Don Reinertsen gave a great keynote address at YOW 2012 entitled The Practical Science of Batch Size. I recommend watching the video when it’s posted, probably in January. In the mean time, I want to relate one small illustration from the talk. It’s a parable of why agile methods can save money.
Someone generates a two-digit number at random. You can pay $2 for a chance to guess the number, and if you are correct, you win $200. It’s a fair bet: both sides have net expected return zero.
Now let’s change the rules. Same reward, but now you pay $1 to guess the first digit and you find out whether you were right. If you were, you then have the option of spending another $1 to guess the second digit. Now you have a winning bet.
Your chances of winning are the same as before: there’s a 1% chance that you’ll win $200. But the cost of playing the game has gone down. There’s a 90% chance that you’ll spend $1 and a 10% chance you’ll spend $2. So your expected return is $2, but your expected cost is $1.10, so on average you make $0.90 every time you play the game.
Don argues that we often come out ahead by doing things in smaller batches: committing less money at a time, taking on smaller projects at a time, etc. Not that smaller batches are always better. As batch sizes decrease, holding costs decrease but transaction costs increase. You want to minimize the sum of holding costs and transaction costs. But we more often err on the side of making batches too large.

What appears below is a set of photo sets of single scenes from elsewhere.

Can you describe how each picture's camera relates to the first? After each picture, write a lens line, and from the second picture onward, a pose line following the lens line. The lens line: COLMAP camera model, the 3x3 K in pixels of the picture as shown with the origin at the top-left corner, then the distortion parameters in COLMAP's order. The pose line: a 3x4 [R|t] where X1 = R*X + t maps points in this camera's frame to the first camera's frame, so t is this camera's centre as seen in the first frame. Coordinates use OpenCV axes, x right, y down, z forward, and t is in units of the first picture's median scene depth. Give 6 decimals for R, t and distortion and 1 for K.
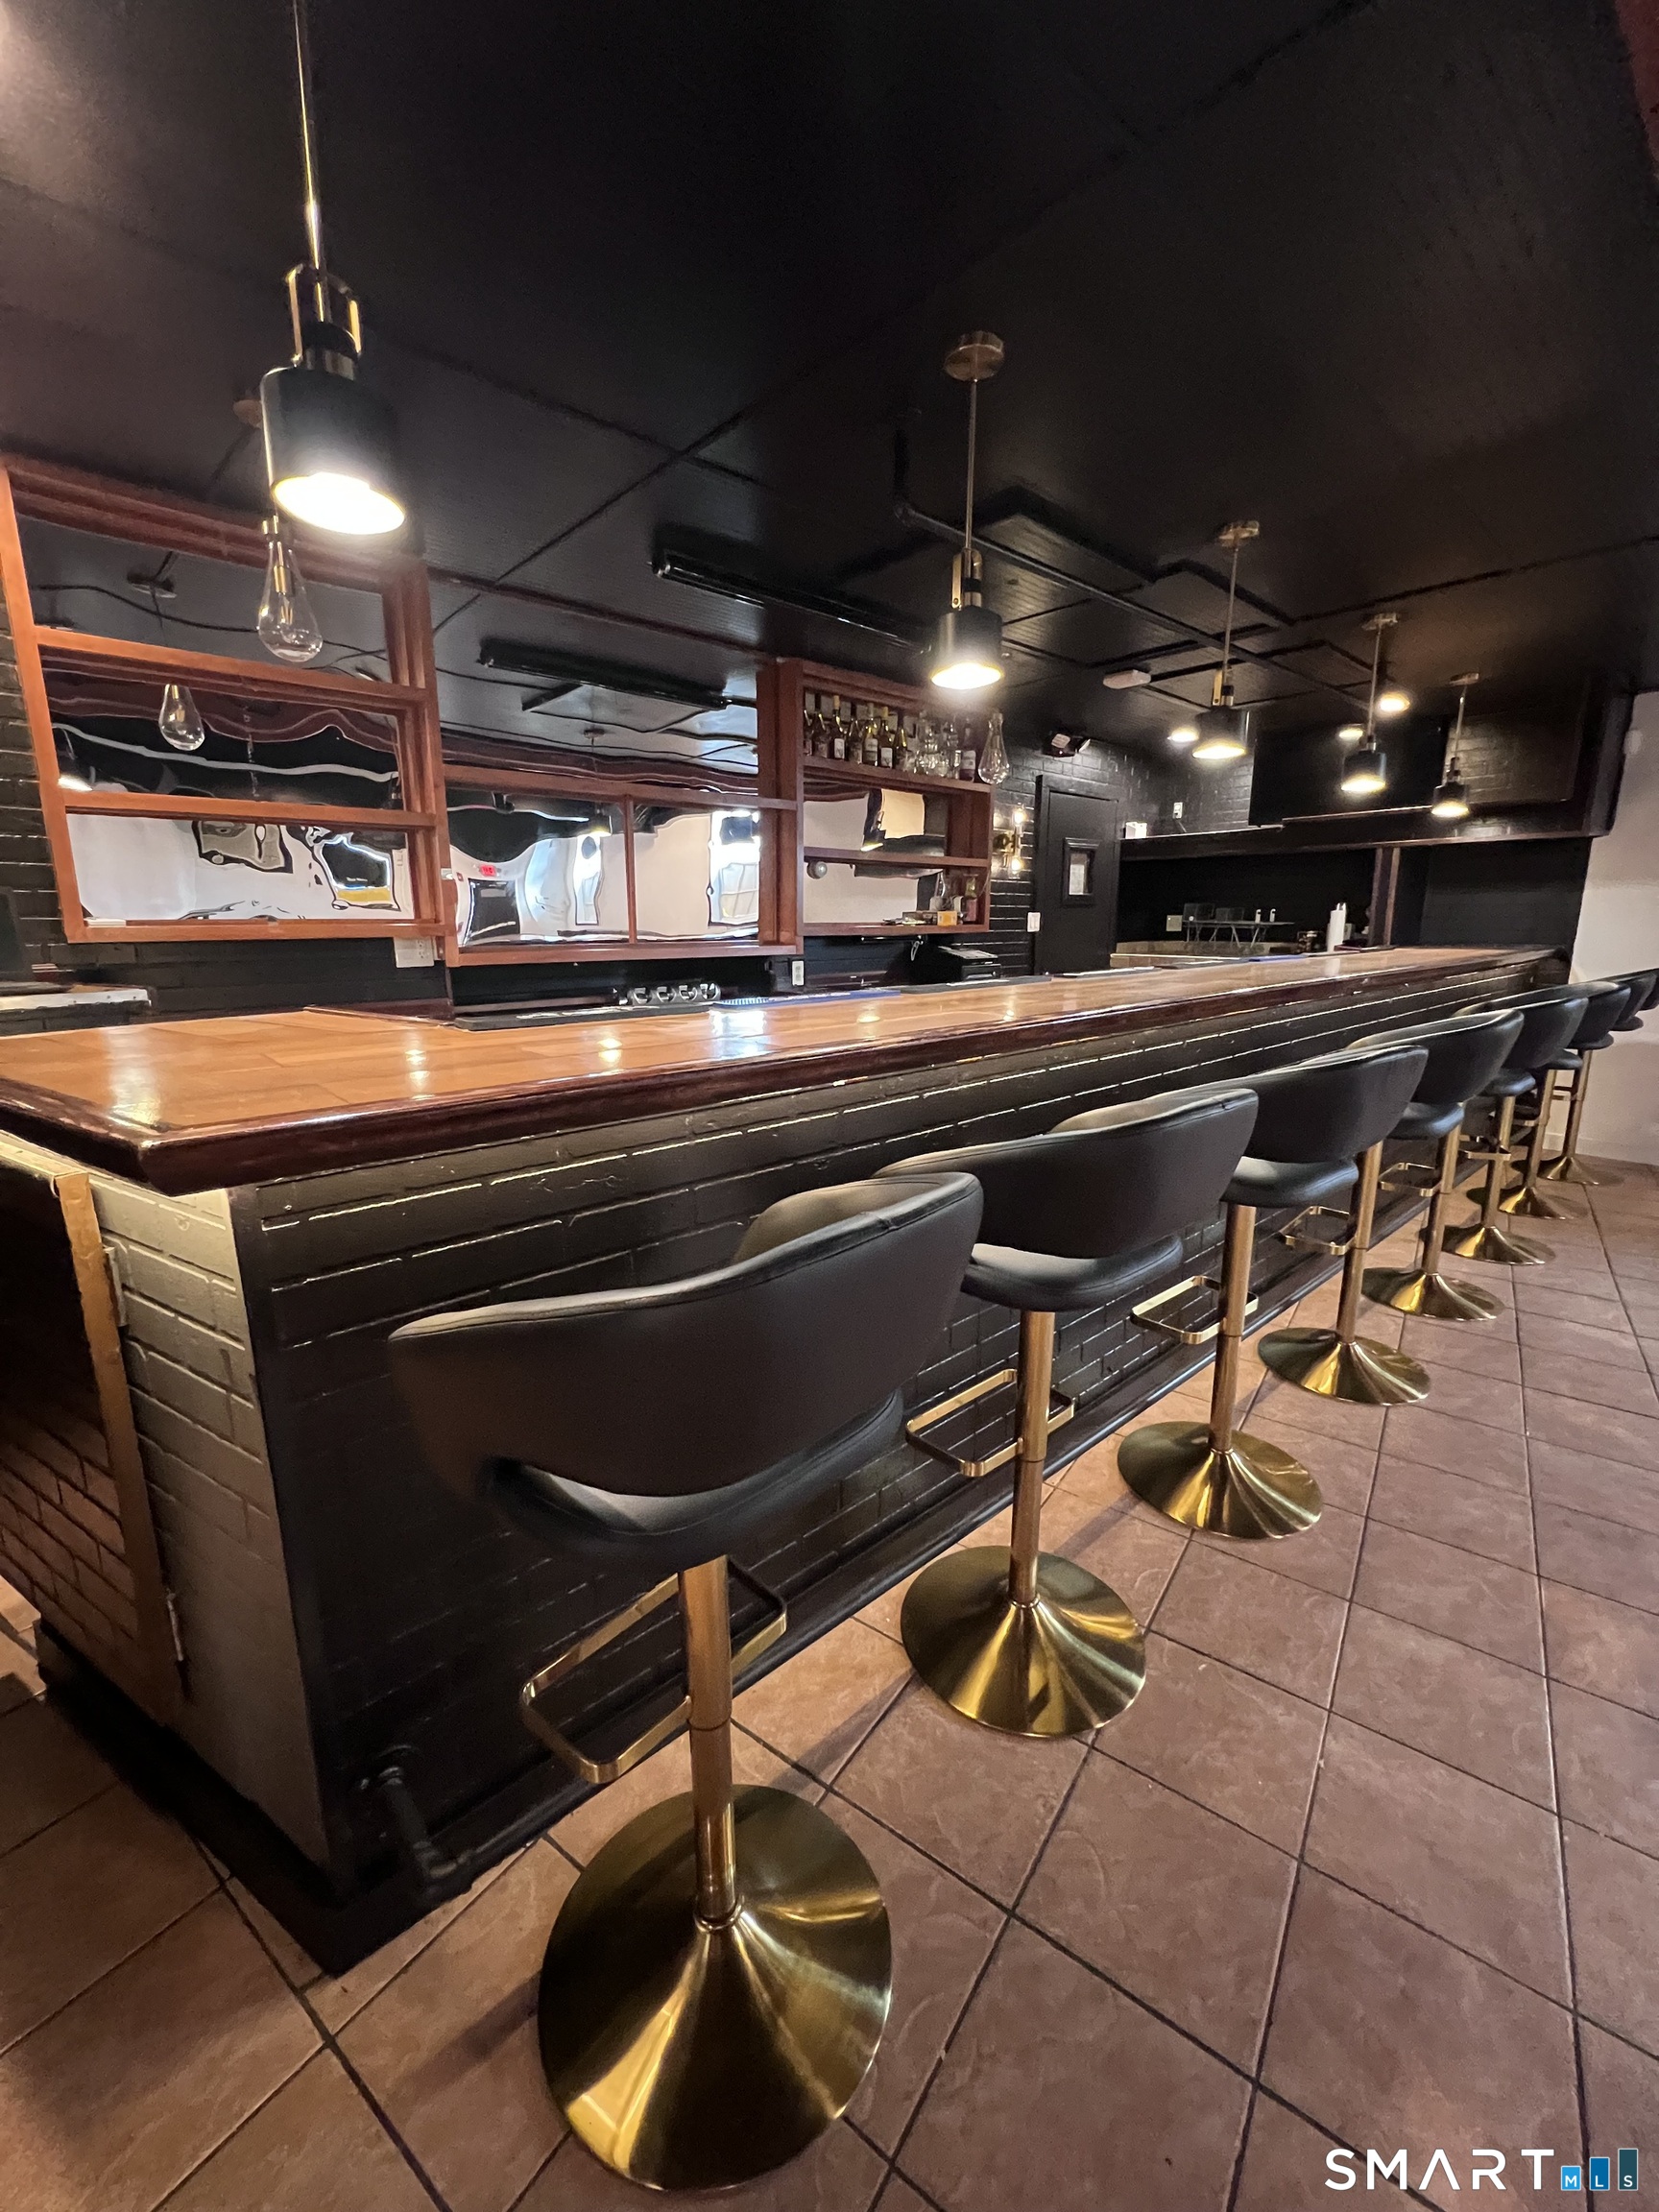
lens RADIAL K [[884.4, 0, 822.0], [0, 884.4, 1108.8], [0, 0, 1]] dist [-0.000574, 0.000294]
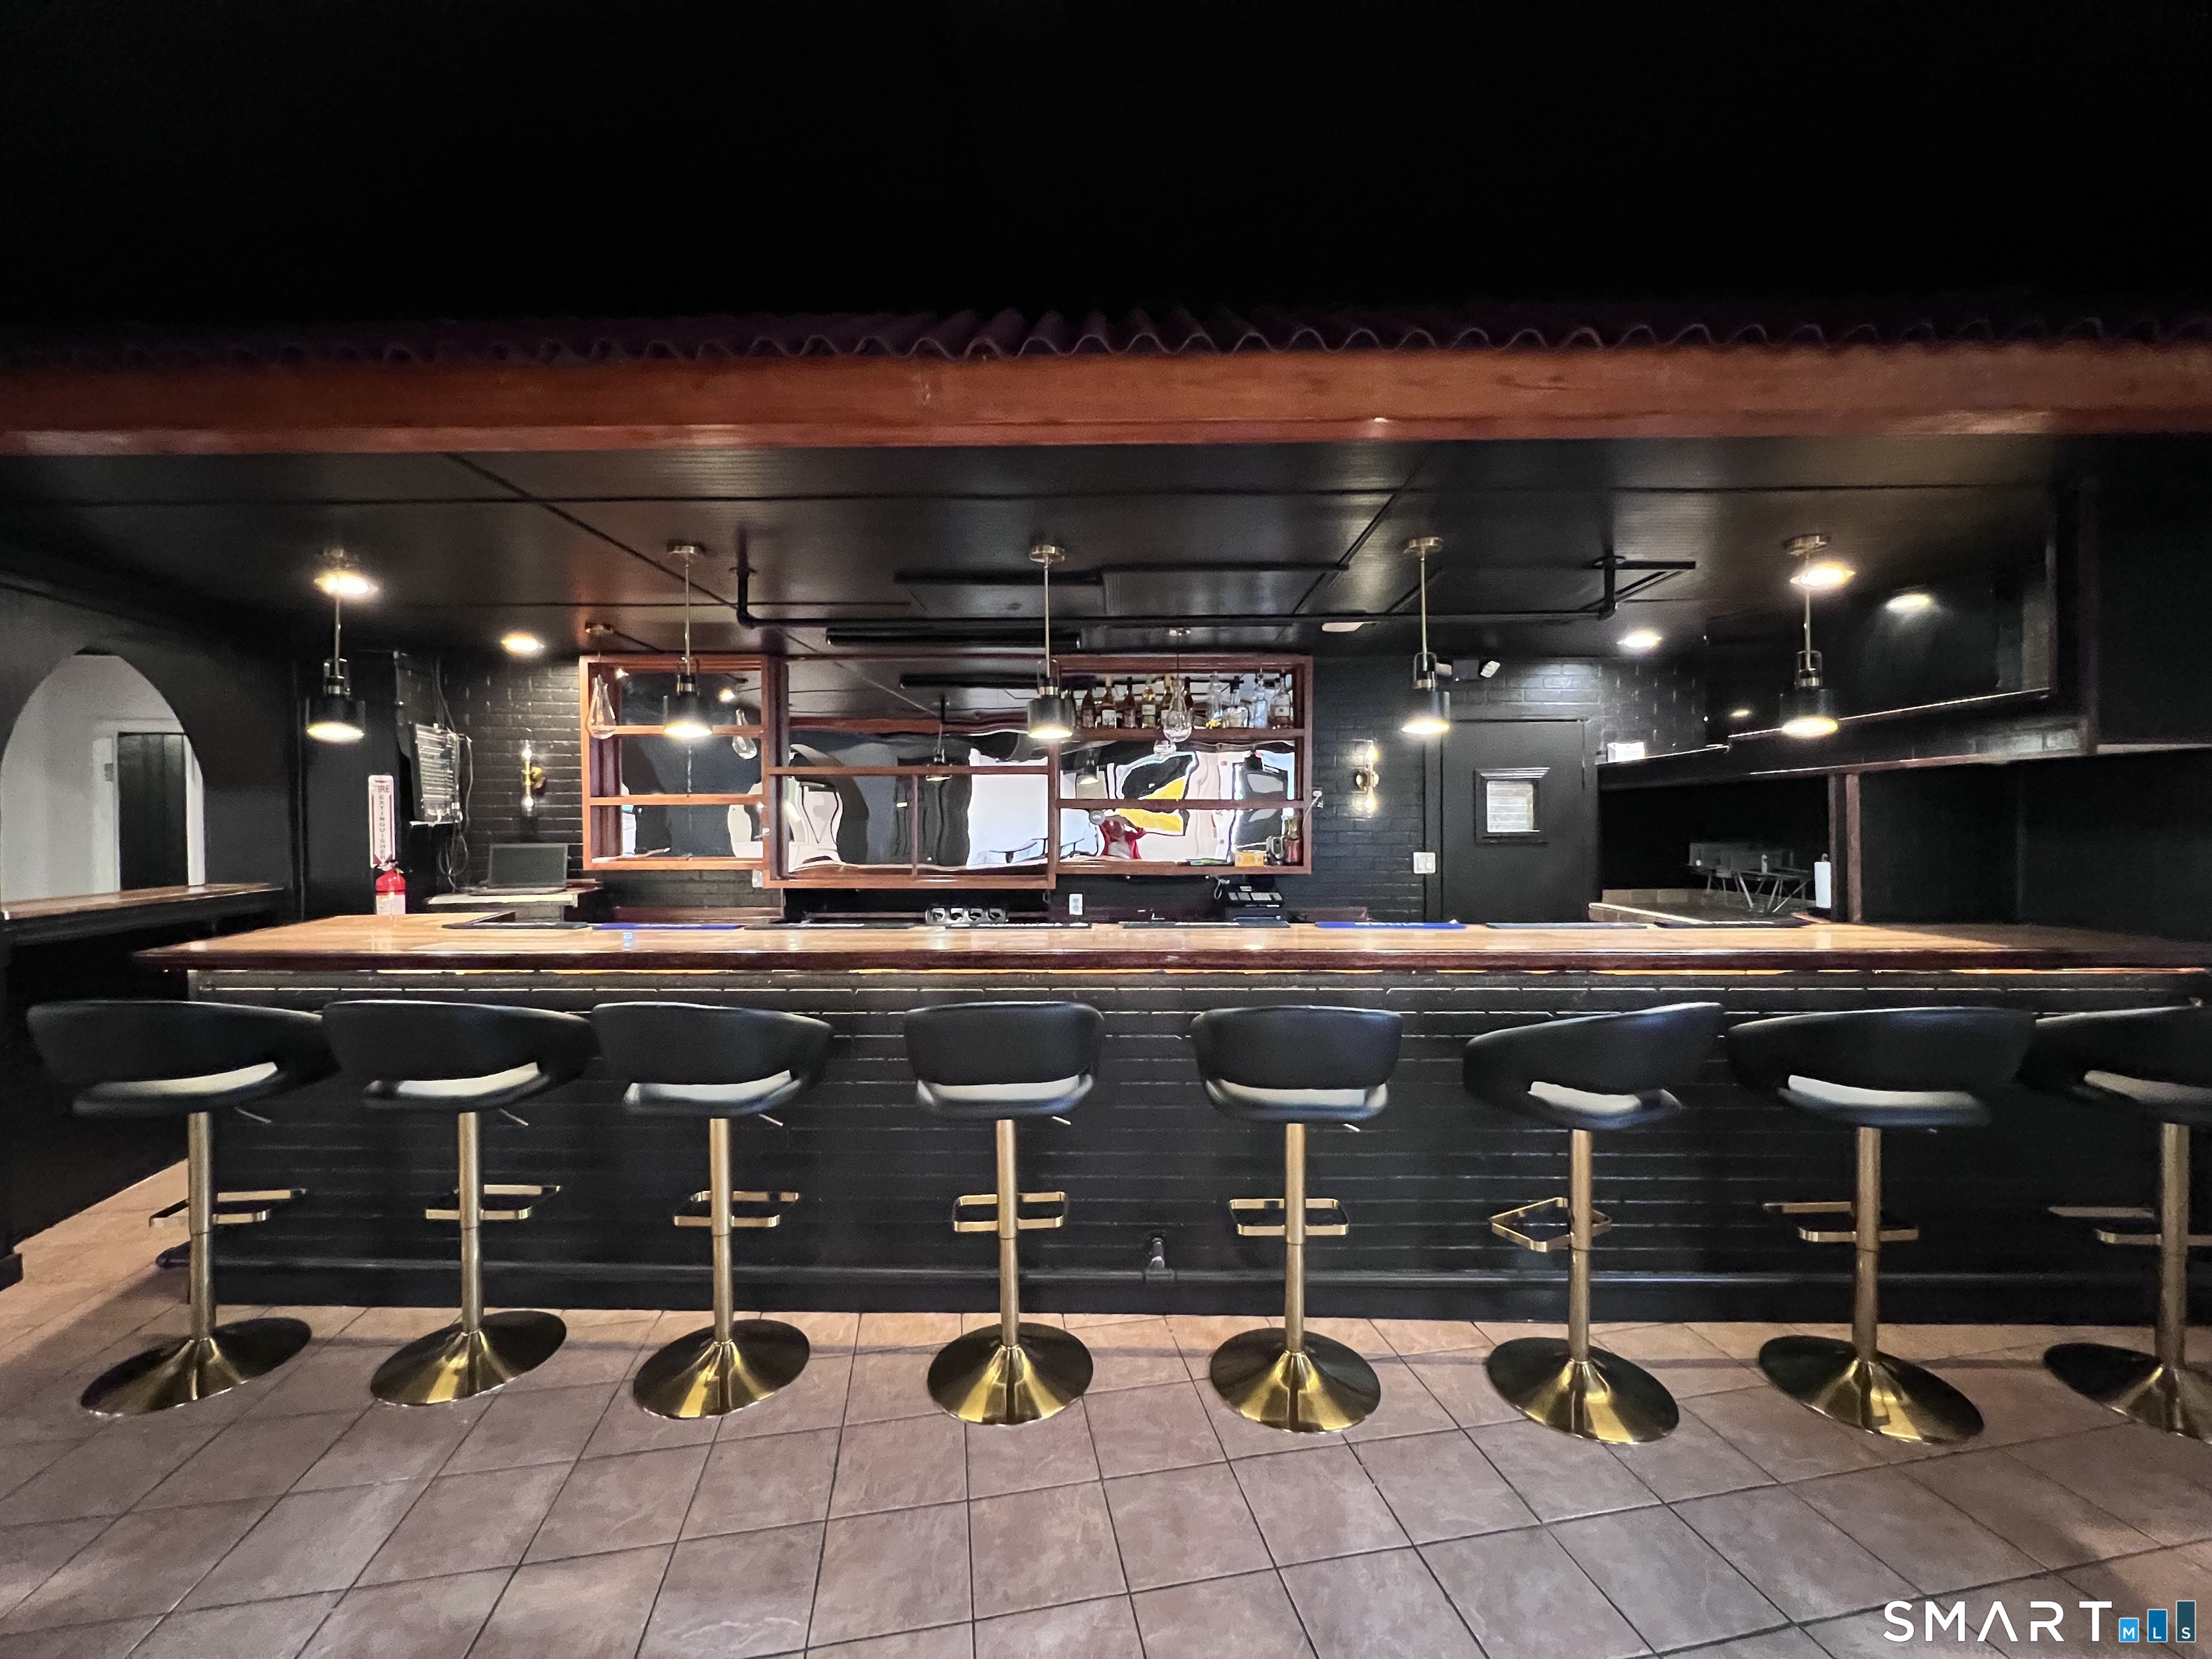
lens RADIAL K [[888.8, 0, 1109.7], [0, 888.8, 832.0], [0, 0, 1]] dist [0.003595, 0.000244]
pose [[0.726085, 0.009831, -0.687535, 0.697377], [-0.145377, 0.979489, -0.139523, -0.078572], [0.672061, 0.201257, 0.712621, 0.157552]]
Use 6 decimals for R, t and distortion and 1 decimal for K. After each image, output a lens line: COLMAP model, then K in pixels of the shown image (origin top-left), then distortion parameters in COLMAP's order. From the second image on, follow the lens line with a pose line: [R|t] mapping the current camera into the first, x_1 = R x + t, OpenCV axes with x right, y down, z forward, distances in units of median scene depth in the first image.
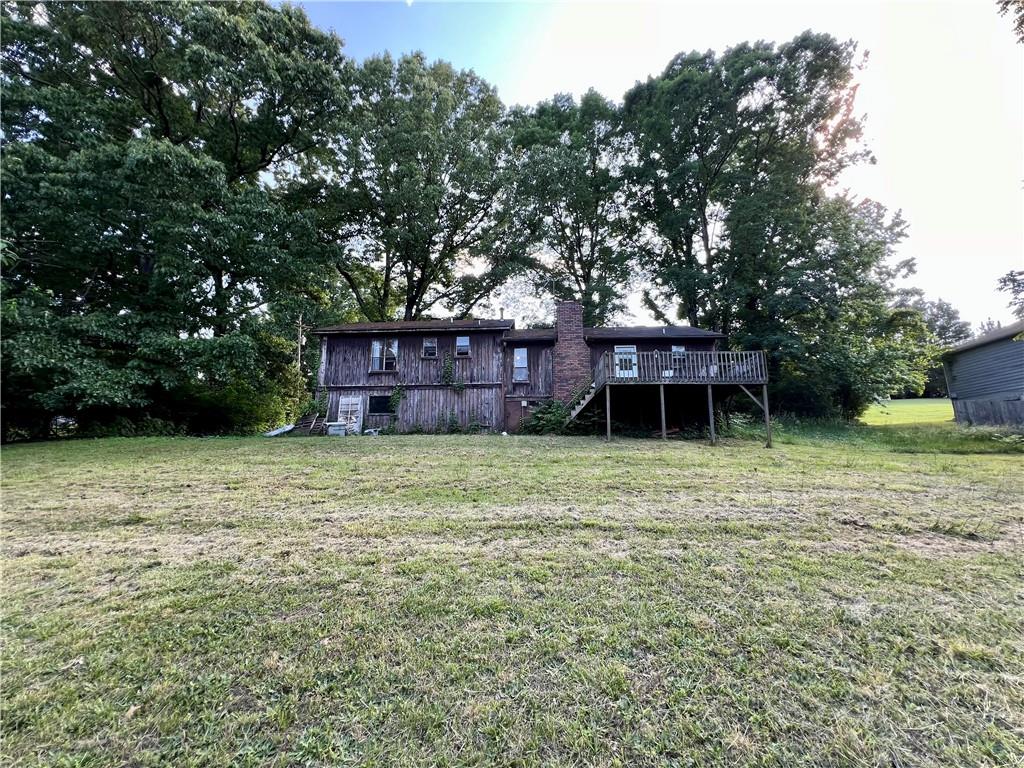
lens RADIAL K [[411.4, 0, 517.9], [0, 411.4, 382.0], [0, 0, 1]] dist [-0.001618, -0.000233]
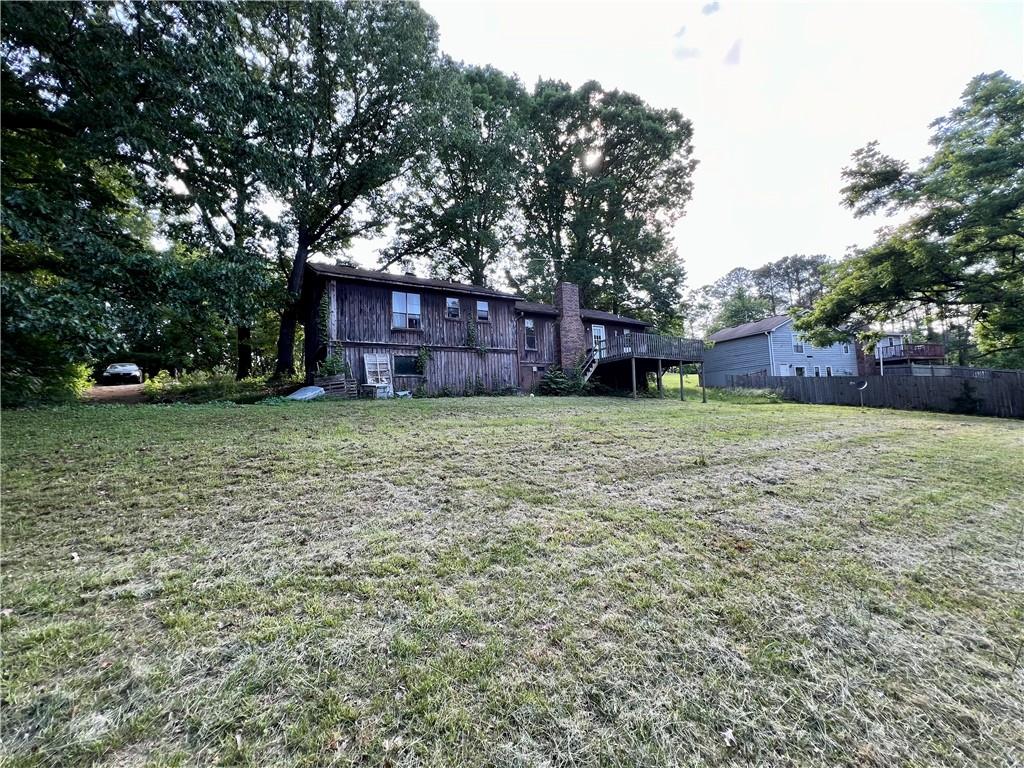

In the example above, the batch size is how much of the number we want to guess at one time: both digits or just one. By guessing the digits one at a time, we reduce our holding cost. And in this example, there are no transaction costs: you can guess half the digits for half the cost. But if there were some additional cost to playing the game — say you had to pay a tax to make a guess, the same tax whether you guess one or two digits — then it may or may not be optimal to guess the digits one at a time, depending on the size of the tax.
Books by Don Reinertsen:
5 thoughts on “Small batch sizes”
You have to compute the cost of deciding to go on or not. In this case it’s trivial, but in other cases maybe not.
True. But another point Don made is that the trade-off curve often has a moderately flat bottom. This means that you get about the same cost even if you’re not very close to the optimum. His advice was to start by simply cutting your batch size and see what happens, rather than trying to calculate the optimum.
This reminds me of “Little Bets”, a book by peter Sims. It also reminds me of the value of working in areas where other people are not; for a given amount of time exploring, you have a higher likelihood of discovering something new. That seems to be the path of many Nobel and MacArthur Fellow winners. And similarly, entering small or low-profile competitions increases your chances of winning something.
Re Cost cutting @Manoel: I agree with John at worst the smaller batch size doesn’t let you know that the project should die until it is done but best case scenario it takes one small chunk to realize it doesn’t make sense rather than one multi month/year big chunk.
Kind of a good/bad thing: at my work my boss is part time so I only meet with him every 2 weeks or so on a project that takes ~50% of my time. What ends up happening often is the size of the chunks of work I get aren’t sufficient to keep me busy (find a smarter way of doing something than initially thought, end up agreeing on a simpler solution etc).
This gives me time to research different things and tackle problems elsewhere at my work. Does my manager do this by design to allow other tasks to get some throughput, lack of proper management, etc? Who knows? But it is the nature of R & D type things that you don’t really get a large product backlog in my experience especially in the more operations research side of things I tend to work on.
So tying it all up: smaller chunks that fail quickly could decouple you to look at other opportunities while the coordination happens to get the next stakeholder meeting arranged rather than tie you up to 100% utilization churning on something that is so large it takes you the best part of a cycle to find out it isn’t going to work. In agile land might be a argument for lots of small stories in a sprint rather than “monolithic” one story per dev per sprint kind of planning.
Great post. Gotta think about it some more, but can say it’s behind a lot of counterintuitive things in management. Eliyahu Goldratt’s ‘The Goal’ gives many examples, without ever really stating the underlying reason so clearly.